*** DATA SECTION Section Begins ***

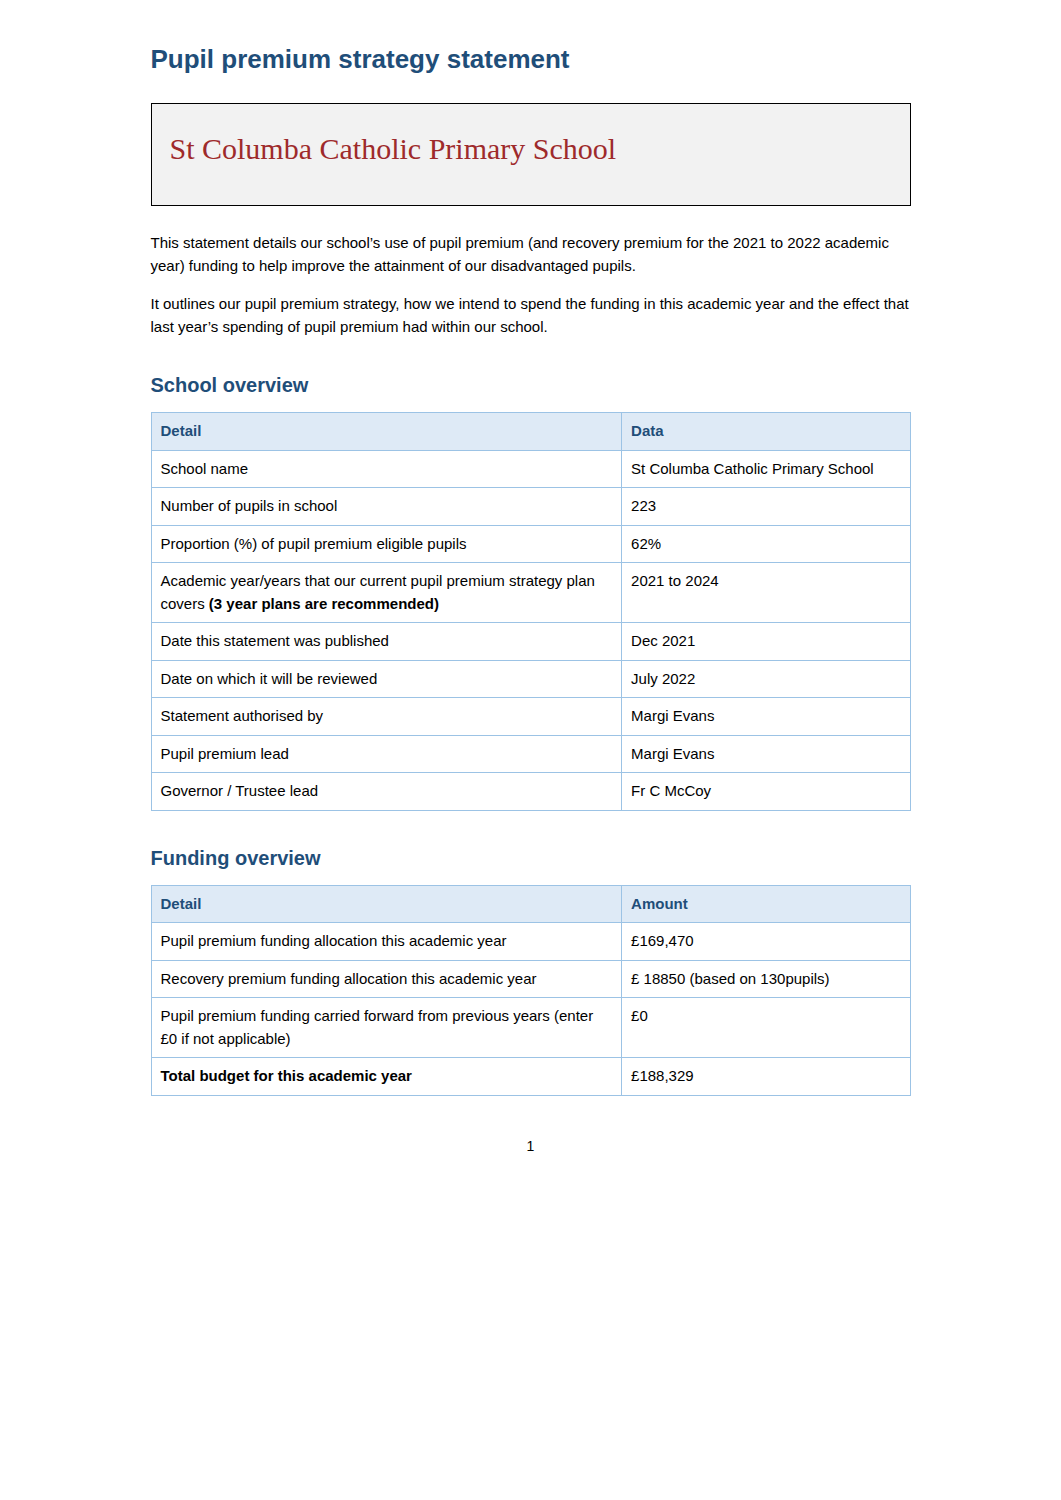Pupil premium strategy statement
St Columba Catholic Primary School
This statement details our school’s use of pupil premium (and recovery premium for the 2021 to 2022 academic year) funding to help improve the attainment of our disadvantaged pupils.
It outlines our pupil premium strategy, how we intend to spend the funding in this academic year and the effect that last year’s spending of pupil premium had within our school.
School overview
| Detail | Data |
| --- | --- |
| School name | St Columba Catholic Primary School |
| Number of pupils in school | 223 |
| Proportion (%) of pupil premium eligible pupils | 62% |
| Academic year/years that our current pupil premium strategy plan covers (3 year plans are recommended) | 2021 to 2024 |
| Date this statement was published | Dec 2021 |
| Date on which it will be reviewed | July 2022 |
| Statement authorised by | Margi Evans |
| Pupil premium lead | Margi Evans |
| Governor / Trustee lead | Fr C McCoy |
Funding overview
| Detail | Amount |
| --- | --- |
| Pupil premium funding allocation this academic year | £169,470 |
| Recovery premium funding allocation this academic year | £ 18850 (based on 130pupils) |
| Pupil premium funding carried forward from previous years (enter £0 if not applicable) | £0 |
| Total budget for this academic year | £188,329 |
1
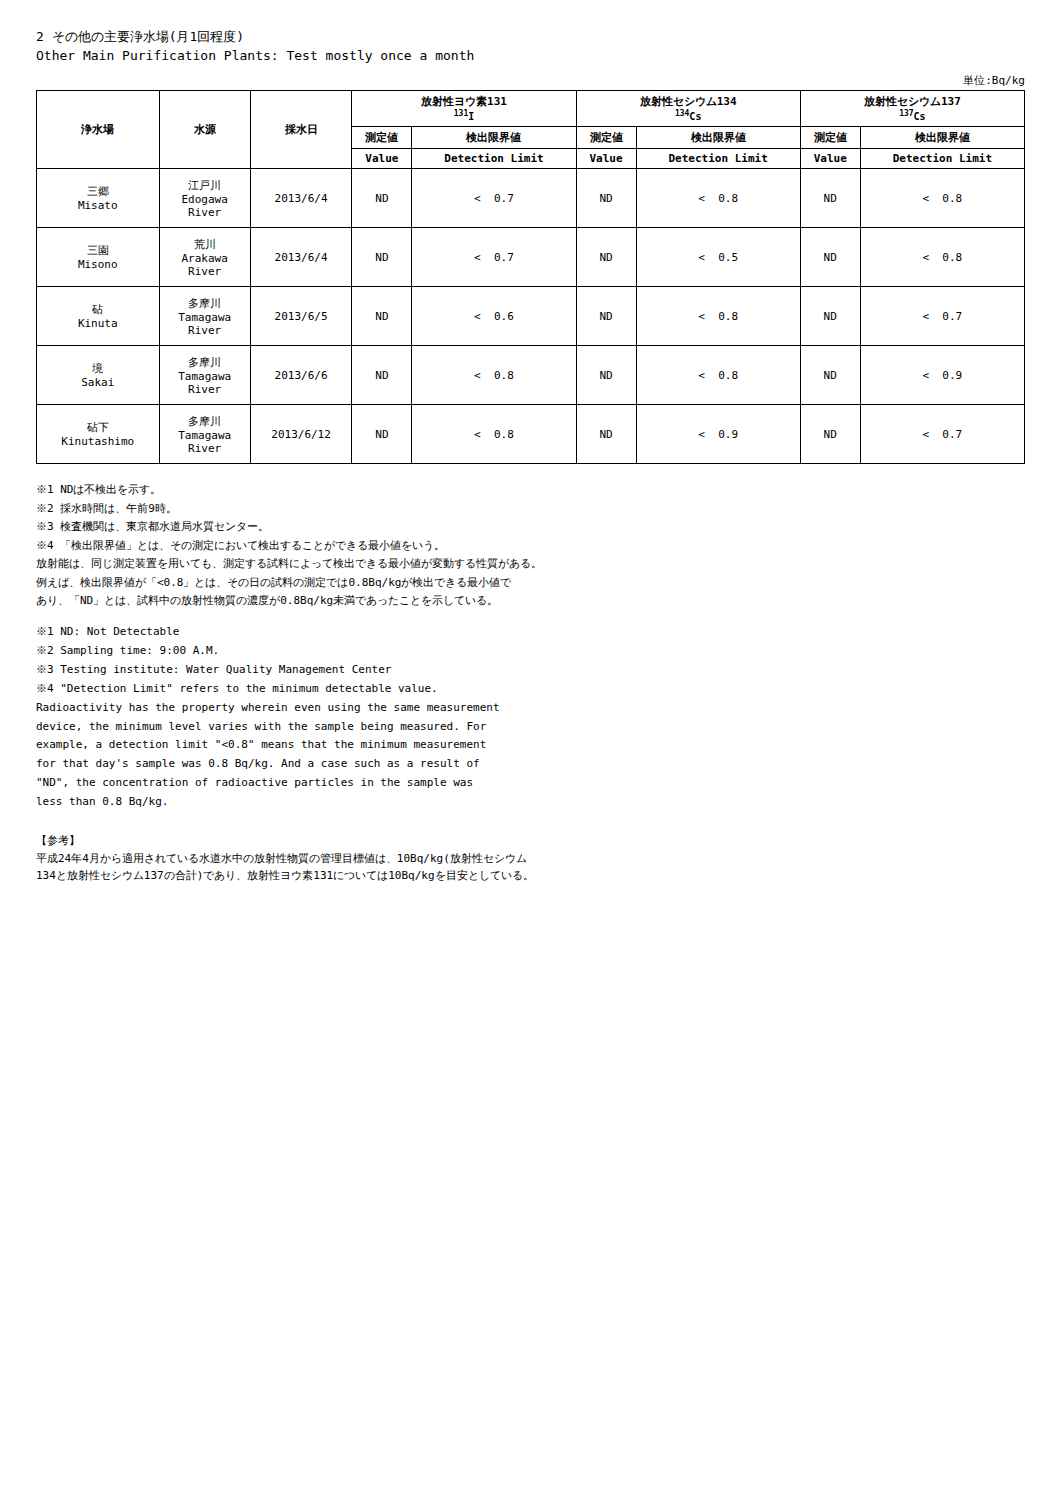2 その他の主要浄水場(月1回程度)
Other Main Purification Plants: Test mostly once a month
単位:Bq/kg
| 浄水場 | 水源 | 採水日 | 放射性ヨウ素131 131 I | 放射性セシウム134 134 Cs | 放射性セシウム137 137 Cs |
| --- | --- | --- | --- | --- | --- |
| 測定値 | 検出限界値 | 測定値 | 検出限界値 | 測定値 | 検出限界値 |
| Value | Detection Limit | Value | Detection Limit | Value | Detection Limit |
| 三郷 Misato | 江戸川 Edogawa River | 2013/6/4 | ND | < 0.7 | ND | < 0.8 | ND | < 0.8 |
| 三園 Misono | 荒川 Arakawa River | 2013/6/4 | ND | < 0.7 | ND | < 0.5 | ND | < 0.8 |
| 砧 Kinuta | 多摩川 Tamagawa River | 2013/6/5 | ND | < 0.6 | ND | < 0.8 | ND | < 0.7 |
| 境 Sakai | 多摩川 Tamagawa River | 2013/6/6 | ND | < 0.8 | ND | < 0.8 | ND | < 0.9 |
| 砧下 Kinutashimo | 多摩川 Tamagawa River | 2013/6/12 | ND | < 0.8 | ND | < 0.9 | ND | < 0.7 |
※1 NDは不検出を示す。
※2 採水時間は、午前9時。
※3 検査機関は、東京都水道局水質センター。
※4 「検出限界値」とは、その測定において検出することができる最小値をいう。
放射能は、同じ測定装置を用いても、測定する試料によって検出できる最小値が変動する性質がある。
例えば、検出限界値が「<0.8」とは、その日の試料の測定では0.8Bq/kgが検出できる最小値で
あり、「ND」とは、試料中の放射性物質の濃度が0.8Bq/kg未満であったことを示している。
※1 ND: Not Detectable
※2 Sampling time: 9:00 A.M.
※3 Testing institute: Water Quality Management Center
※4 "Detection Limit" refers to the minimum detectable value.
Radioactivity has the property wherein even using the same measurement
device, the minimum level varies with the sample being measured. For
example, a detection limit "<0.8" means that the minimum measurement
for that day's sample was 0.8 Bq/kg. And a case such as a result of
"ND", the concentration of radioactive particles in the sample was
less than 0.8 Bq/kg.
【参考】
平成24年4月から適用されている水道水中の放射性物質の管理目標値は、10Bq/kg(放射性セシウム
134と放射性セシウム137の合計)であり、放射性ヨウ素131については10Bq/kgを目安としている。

*** DATA SECTION Section Ends ***
*** DATA SECTION Section Begins ***

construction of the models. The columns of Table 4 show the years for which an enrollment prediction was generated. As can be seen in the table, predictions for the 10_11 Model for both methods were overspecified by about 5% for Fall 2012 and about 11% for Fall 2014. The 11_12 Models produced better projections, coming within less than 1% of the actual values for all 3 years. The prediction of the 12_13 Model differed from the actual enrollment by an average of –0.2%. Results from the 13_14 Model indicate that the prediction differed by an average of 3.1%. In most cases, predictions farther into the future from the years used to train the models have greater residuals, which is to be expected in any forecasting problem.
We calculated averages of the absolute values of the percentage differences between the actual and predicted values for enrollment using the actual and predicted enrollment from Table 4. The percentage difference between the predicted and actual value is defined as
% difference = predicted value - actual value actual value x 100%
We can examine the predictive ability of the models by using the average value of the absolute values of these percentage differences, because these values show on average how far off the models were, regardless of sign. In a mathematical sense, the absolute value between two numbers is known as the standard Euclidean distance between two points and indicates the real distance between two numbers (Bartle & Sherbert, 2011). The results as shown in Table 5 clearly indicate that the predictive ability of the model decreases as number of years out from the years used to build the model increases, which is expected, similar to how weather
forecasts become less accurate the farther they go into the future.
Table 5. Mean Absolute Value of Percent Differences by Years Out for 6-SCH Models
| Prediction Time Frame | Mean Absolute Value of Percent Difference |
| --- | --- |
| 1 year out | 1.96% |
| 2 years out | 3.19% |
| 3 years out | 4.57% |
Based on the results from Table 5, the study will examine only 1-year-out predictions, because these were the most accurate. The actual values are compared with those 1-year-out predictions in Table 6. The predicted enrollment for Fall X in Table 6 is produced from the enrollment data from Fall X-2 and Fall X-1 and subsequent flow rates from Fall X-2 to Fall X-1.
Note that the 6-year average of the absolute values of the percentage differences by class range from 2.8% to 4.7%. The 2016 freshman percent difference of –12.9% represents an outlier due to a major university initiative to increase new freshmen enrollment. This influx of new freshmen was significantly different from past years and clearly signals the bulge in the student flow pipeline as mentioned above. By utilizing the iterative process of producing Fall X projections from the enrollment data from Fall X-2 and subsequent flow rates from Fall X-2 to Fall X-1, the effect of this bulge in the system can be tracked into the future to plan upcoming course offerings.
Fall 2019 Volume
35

*** DATA SECTION Section Ends ***

- _EXERCISE PROMPT_:
A verbatim transcription is needed of the lines above, starting at the line with "Fr C McCoy |" and ending at the line with "on 130pupils) |", both included, and of nothing else.

- _ANSWER BOX_:
| Governor / Trustee lead | Fr C McCoy |
Funding overview
| Detail | Amount |
| --- | --- |
| Pupil premium funding allocation this academic year | £169,470 |
| Recovery premium funding allocation this academic year | £ 18850 (based on 130pupils) |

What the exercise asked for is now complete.